TASK: Read through the material below and copy each line in which the word "ProjectId" occurs.

STORED DATA:
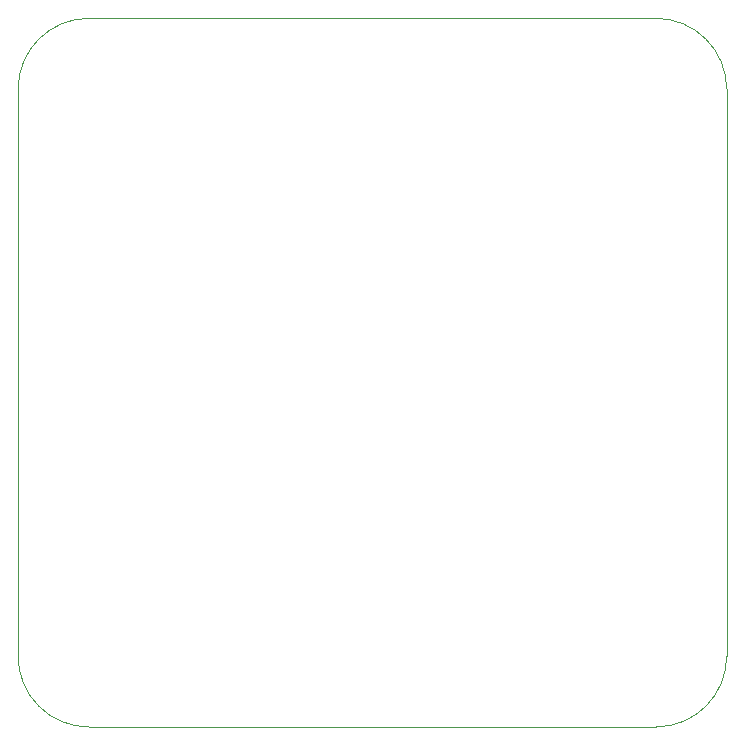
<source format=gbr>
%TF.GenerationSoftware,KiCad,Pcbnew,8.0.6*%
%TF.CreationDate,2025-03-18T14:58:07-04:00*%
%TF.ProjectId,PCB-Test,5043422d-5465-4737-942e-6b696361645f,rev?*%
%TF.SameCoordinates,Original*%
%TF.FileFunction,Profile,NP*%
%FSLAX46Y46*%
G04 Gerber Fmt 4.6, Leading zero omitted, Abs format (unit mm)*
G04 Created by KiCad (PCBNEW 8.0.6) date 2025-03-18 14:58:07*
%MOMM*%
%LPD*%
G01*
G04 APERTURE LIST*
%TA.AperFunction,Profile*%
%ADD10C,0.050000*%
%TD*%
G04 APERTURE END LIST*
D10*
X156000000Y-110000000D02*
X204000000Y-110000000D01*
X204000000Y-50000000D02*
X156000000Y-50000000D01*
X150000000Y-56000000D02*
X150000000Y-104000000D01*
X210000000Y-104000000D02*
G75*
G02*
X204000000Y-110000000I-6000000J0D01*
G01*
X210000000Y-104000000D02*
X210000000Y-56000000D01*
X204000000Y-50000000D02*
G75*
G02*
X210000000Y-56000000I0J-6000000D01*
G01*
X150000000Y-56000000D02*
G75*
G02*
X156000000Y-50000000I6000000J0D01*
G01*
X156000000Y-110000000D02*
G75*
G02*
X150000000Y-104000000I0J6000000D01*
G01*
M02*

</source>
--
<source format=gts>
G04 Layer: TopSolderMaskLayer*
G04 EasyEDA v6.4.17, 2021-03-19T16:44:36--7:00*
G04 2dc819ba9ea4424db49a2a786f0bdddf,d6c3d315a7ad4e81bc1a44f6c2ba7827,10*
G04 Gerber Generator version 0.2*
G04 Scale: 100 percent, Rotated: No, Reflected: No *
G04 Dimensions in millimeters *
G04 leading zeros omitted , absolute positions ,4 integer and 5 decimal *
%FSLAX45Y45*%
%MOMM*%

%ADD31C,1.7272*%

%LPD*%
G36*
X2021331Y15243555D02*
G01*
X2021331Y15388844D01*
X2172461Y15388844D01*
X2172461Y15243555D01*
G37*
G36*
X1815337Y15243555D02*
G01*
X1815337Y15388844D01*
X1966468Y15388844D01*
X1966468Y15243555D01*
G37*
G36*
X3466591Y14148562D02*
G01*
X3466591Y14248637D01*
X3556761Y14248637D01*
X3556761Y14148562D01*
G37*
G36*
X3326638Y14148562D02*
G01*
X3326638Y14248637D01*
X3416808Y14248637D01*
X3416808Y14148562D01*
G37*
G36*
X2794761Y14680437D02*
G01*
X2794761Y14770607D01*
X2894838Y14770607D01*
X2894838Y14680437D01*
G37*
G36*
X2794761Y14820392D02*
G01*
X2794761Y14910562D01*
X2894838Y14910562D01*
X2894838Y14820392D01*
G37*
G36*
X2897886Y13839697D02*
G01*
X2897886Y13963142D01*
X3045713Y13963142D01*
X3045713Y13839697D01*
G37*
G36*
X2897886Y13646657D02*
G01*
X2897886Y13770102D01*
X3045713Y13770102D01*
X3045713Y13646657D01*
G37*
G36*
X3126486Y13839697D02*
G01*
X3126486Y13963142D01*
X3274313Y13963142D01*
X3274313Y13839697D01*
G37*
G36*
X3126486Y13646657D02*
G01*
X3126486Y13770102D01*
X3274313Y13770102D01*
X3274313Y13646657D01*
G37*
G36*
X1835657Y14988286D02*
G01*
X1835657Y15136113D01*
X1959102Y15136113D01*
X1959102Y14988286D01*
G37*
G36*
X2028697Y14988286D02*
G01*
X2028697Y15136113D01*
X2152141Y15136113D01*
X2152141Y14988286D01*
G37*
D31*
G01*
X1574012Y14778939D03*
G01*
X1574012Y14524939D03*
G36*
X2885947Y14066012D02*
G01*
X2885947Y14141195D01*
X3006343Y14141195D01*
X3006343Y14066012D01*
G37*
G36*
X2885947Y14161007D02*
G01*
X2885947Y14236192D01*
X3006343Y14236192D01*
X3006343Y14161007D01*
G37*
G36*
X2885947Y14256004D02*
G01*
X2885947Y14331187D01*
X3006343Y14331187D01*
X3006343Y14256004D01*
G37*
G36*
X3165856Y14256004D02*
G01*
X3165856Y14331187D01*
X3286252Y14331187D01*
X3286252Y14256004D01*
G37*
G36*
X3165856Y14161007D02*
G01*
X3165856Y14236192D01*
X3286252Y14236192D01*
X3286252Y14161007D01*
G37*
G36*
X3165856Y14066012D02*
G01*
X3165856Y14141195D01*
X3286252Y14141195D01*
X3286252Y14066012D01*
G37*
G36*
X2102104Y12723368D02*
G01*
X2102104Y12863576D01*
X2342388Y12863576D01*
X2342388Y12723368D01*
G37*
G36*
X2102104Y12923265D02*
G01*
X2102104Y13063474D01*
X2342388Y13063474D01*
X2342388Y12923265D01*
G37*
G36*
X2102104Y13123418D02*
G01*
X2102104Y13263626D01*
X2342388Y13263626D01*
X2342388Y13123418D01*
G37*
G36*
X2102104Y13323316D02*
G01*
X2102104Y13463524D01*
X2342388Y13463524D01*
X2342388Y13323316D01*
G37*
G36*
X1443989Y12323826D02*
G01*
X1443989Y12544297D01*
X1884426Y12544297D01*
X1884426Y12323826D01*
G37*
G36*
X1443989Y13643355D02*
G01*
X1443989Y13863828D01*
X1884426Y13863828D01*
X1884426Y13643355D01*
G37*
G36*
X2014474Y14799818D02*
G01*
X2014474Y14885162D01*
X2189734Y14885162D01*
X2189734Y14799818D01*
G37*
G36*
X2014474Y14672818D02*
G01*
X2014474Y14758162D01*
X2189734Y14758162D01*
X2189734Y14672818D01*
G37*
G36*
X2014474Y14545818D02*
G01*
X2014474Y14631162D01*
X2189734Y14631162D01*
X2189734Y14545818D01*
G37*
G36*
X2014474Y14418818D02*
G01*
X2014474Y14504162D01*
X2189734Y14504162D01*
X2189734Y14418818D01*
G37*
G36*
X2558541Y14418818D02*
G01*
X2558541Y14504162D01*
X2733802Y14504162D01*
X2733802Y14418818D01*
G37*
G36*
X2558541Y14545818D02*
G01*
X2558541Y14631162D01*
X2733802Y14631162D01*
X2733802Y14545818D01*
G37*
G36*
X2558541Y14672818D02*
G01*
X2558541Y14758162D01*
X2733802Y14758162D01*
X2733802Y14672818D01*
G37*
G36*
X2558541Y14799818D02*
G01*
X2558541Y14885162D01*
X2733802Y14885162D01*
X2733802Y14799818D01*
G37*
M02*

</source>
--
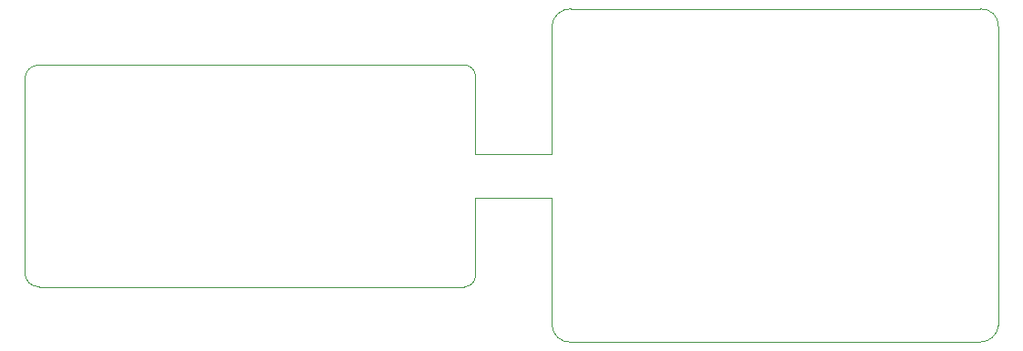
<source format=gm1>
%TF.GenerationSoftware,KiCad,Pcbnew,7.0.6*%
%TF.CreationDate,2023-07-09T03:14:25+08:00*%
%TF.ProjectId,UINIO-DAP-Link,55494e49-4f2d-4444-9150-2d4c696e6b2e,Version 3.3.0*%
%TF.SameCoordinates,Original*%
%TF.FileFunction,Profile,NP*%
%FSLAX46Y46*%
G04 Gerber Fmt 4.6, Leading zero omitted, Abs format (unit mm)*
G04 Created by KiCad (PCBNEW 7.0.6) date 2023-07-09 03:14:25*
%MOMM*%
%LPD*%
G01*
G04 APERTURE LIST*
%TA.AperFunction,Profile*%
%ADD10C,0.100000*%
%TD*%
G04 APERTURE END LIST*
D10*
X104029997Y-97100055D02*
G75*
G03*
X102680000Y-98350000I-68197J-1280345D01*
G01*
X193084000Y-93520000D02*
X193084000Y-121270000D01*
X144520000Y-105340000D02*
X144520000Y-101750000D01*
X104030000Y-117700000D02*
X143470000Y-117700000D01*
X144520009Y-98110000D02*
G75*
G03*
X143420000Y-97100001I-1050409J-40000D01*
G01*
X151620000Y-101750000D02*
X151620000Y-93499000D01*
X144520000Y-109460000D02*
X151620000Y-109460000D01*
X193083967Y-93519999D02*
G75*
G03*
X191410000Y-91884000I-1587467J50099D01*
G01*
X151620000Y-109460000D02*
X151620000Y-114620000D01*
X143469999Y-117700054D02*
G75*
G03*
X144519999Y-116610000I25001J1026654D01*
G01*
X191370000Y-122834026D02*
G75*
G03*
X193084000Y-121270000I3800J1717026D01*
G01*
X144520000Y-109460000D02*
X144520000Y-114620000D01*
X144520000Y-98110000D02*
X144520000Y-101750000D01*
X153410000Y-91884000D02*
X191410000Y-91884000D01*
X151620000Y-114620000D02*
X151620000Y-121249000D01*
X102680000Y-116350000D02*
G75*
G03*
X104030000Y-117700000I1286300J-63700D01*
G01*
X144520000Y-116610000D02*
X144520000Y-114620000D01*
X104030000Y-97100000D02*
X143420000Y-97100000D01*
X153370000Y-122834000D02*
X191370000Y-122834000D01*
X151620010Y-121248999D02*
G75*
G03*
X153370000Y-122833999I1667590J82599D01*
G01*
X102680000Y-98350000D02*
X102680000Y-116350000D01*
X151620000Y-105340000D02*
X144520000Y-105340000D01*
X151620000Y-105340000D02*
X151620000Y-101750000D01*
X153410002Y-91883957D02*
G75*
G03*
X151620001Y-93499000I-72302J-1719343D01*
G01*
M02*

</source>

OUTPUT:
%TF.ProjectId,PCB-Test,5043422d-5465-4737-942e-6b696361645f,rev?*%
%TF.ProjectId,UINIO-DAP-Link,55494e49-4f2d-4444-9150-2d4c696e6b2e,Version 3.3.0*%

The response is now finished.